Kuwait’s tyre graveyard was relocated earlier in 2022 through a massive transport operation. The tyres were taken to a new recycling base at Al-Salmi.
The site of the original dump was earmarked for a new housing development and there was a pressing need to deal with the estimated 42 million tyres dumped in the desert.
Competition to win the contract to recycle the tyres was fierce, and one of the winners was EPSCO.
At a plant run by the EPSCO Global General Trading recycling company, employees sort and shred scrap tyres, before pressing the particles into flooring tiles.
“The factory is helping society by cleaning up the dumped old tires and turning them into consumer products,” said EPSCO partner and CEO Alaa Hassan from EPSCO, adding they also export products to neighboring Gulf countries and Asia.
The EPSCO plant, which began operations in January 2021, can recycle up to 3 million tyres a year, the company said.
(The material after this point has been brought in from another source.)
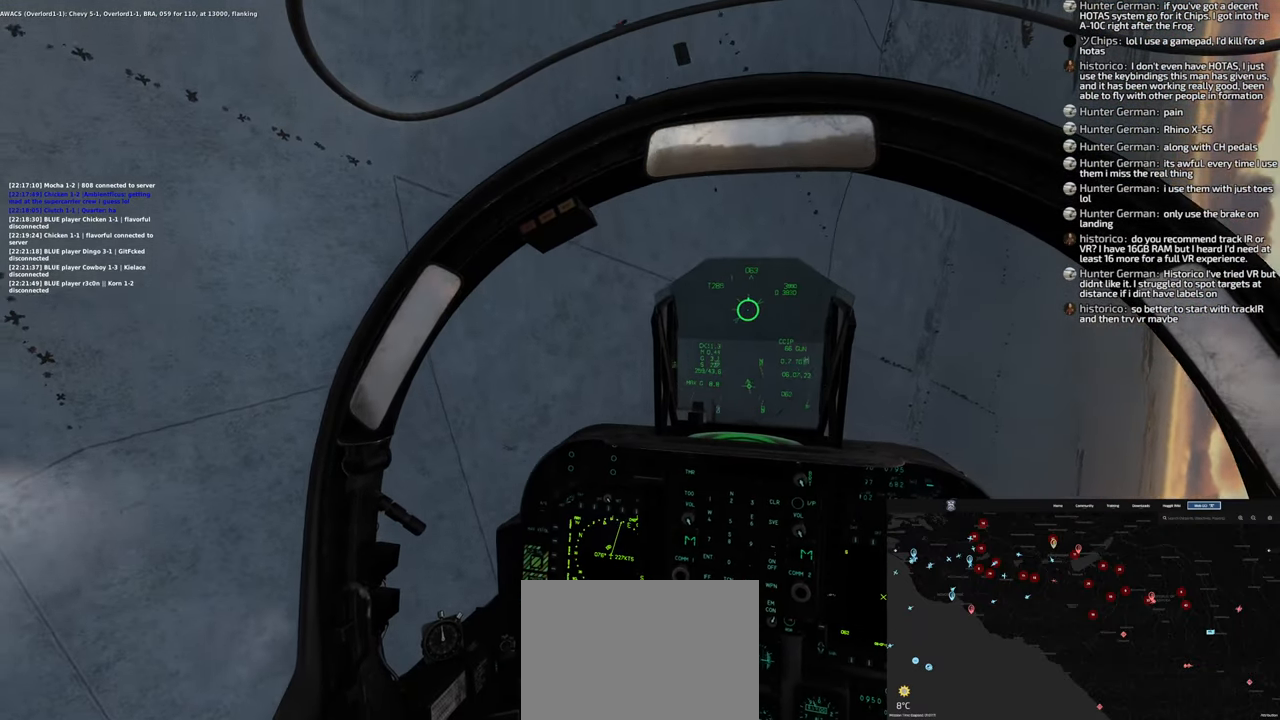
{"buttons": [], "left_stick": "left", "right_stick": "center", "events": []}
Scrap tyres are a major environmental problem worldwide due to their bulk and the chemicals they can release.
Kuwait, an OPEC member with a population around 4.5 million, had about 2.4 million vehicles in 2019, Central Statistical Bureau data shows, up from 1.5 million in 2010.
The government hopes Al-Salmi will become a tyre recycling hub, with more factories planned.
The Al Khair Group transported more than half of all the tyres to the new site using up to 500 trucks a day and is planning to open a factory to pyrolyse the tyres, its CEO Hammoud Al-Marri said.